Heinz fined $2.25m for sugary toddler snack
The Federal Court has ordered Heinz to pay $2.25 million for its misleading marketing of Heinz Little Kids Shredz, a decision which is strongly supported by the Obesity Policy Coalition (OPC).
After the OPC’s complaint in 2015, the Australian Competition and Consumer Commission (ACCC) launched legal action against Heinz on the basis that its Shredz products were positioned as a healthy snack for toddlers, but actually contained up to 68% sugar.
In March this year, the Court ruled these health claims were misleading, which has resulted in a $2.25 million penalty. However, this is significantly less than the $10 million penalty the ACCC sought.
“The Heinz Group is one of the largest food companies in the world. We will continue to advocate for stronger penalties to deter large companies from engaging in serious contraventions of Australia’s consumer laws, particularly now that parliament has passed legislation substantially increasing the maximum penalties for breaches of the ACL,” ACCC Chair Rod Sims said.

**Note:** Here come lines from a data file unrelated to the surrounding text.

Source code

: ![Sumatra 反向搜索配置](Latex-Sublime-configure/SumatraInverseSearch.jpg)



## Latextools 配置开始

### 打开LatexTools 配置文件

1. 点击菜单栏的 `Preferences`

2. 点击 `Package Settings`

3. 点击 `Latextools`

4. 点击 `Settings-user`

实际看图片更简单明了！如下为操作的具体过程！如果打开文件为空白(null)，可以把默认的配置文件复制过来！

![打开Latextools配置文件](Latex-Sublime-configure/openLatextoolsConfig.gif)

While OPC Executive Manager Jane Martin welcomed the decision, she said some food products continue to be misrepresented as healthy options for children.
“Food manufacturers should be held to account over the claims they are making to consumers about products for children that are high in sugar,” she said.
"Clearly labelling ‘added sugar’ on the packaging will help parents cut through the marketing spin when they’re choosing healthy snacks for their children.”
The World Health Organization recommends foods containing added sugar, including fruit juice concentrate, should ideally be no more than 5% of a person’s daily energy intake. Martin also said the OPC wants the Health Star Rating System to recognise fruit-sourced sugar as sugar, and rate products accordingly.